--- start of Listed records ---

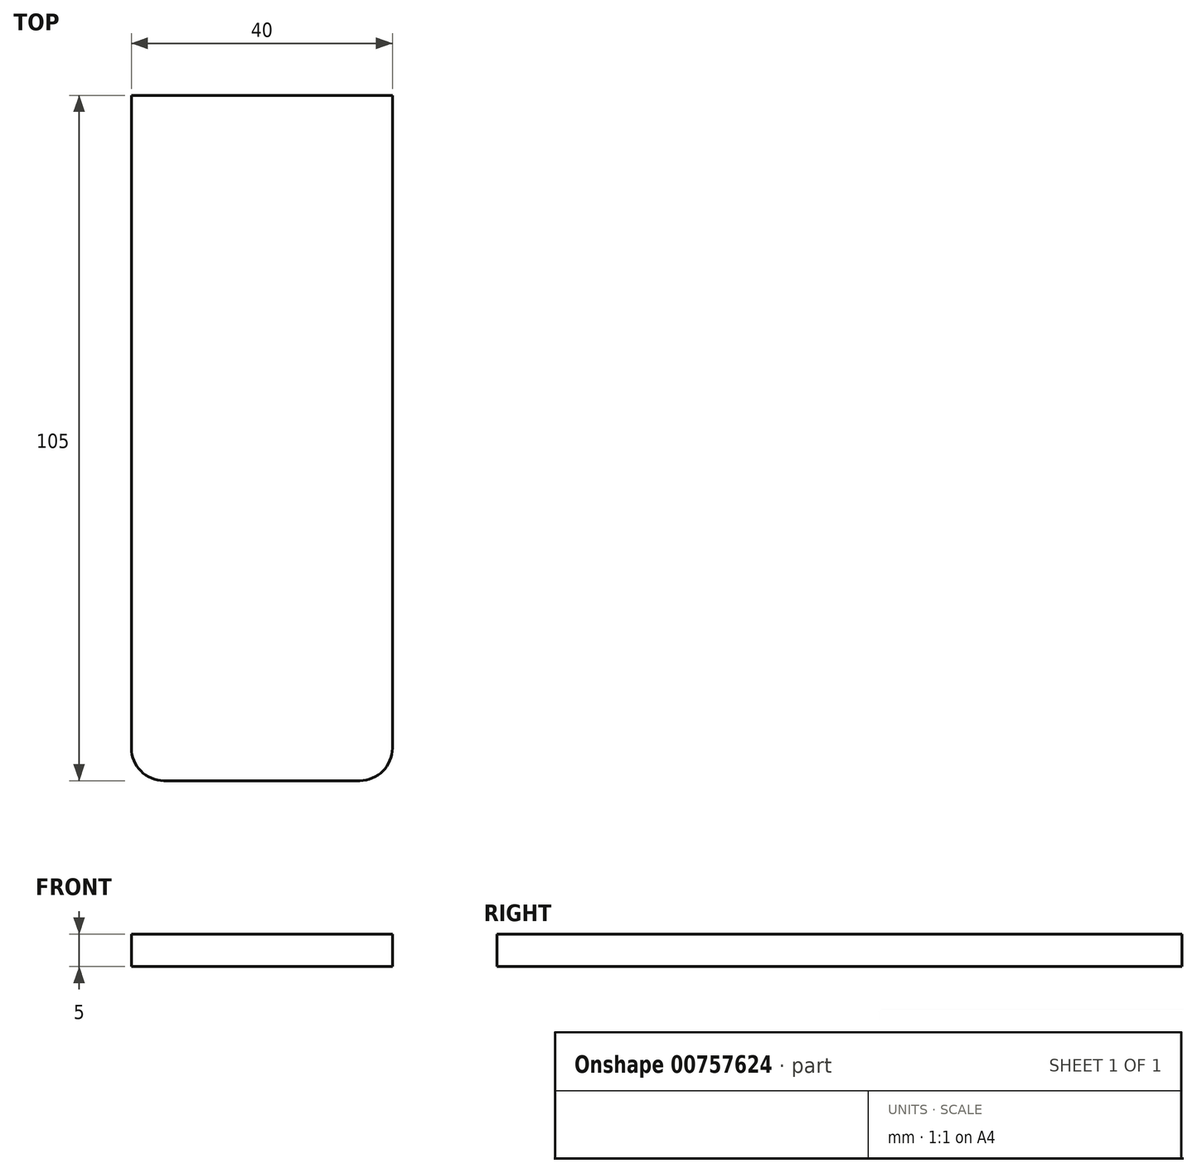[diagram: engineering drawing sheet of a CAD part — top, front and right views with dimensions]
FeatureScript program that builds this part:
annotation { "Feature Type Name" : "Feature", "Feature Type Description" : "" }
export const myFeature = defineFeature(function(context is Context, id is Id, definition is map)
    precondition{}
    {
        {
            var Q0;
            Q0=qCreatedBy(makeId("Top.planeOp"),FACE);
            var sketch = newSketch(context, id + "F0", { "sketchPlane" : qUnion([Q0])});
            skLineSegment(sketch, "E0.bottom", {"start": v(-20, 50) * mm, "end": v(20, 50) * mm});
            skLineSegment(sketch, "E0.top", {"start": v(-15, -55) * mm, "end": v(15, -55) * mm});
            skLineSegment(sketch, "E0.left", {"start": v(-20, 50) * mm, "end": v(-20, -50) * mm});
            skLineSegment(sketch, "E0.right", {"start": v(20, 50) * mm, "end": v(20, -50) * mm});
            skPoint(sketch, "E1.visualSharp", {"position": v(-20, -55) * mm});
            skArc(sketch, "E1.filletArc", {"start": v(-20, -50) * mm, "mid": v(-18.54, -53.54) * mm, "end": v(-15, -55) * mm});
            skPoint(sketch, "E2.visualSharp", {"position": v(20, -55) * mm});
            skArc(sketch, "E2.filletArc", {"start": v(15, -55) * mm, "mid": v(18.54, -53.54) * mm, "end": v(20, -50) * mm});
            skSolve(sketch);
        }
        {
            var Q0;
            Q0 = qSketchRegion(id + "F0", true);
            extrude(context, id + "F1", {"entities" : qUnion([Q0]), "depth" : 5 * mm, "offsetDistance" : 25 * mm});
        }
    });
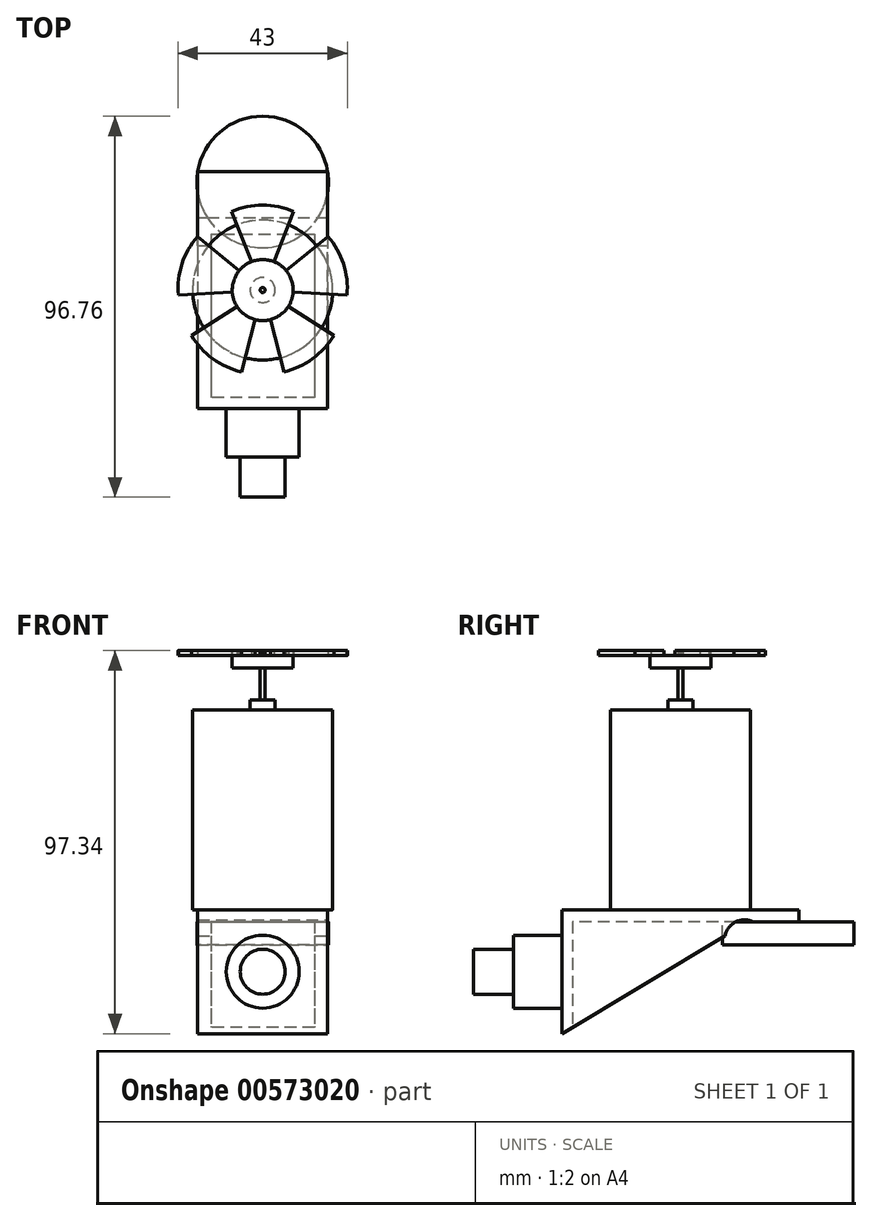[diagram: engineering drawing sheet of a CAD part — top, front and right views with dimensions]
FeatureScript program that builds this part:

--- end of Listed records ---

• **Do this**
Reproduce the stretch from the start of the rows through the line containing "v(20, -55) *", swapping "builds" for "creates" and changing nothing else. Omit the pictures.

• **Response to the task**
[diagram: engineering drawing sheet of a CAD part — top, front and right views with dimensions]
FeatureScript program that creates this part:
annotation { "Feature Type Name" : "Feature", "Feature Type Description" : "" }
export const myFeature = defineFeature(function(context is Context, id is Id, definition is map)
    precondition{}
    {
        {
            var Q0;
            Q0=qCreatedBy(makeId("Top.planeOp"),FACE);
            var sketch = newSketch(context, id + "F0", { "sketchPlane" : qUnion([Q0])});
            skLineSegment(sketch, "E0.bottom", {"start": v(-20, 50) * mm, "end": v(20, 50) * mm});
            skLineSegment(sketch, "E0.top", {"start": v(-15, -55) * mm, "end": v(15, -55) * mm});
            skLineSegment(sketch, "E0.left", {"start": v(-20, 50) * mm, "end": v(-20, -50) * mm});
            skLineSegment(sketch, "E0.right", {"start": v(20, 50) * mm, "end": v(20, -50) * mm});
            skPoint(sketch, "E1.visualSharp", {"position": v(-20, -55) * mm});
            skArc(sketch, "E1.filletArc", {"start": v(-20, -50) * mm, "mid": v(-18.54, -53.54) * mm, "end": v(-15, -55) * mm});
            skPoint(sketch, "E2.visualSharp", {"position": v(20, -55) * mm});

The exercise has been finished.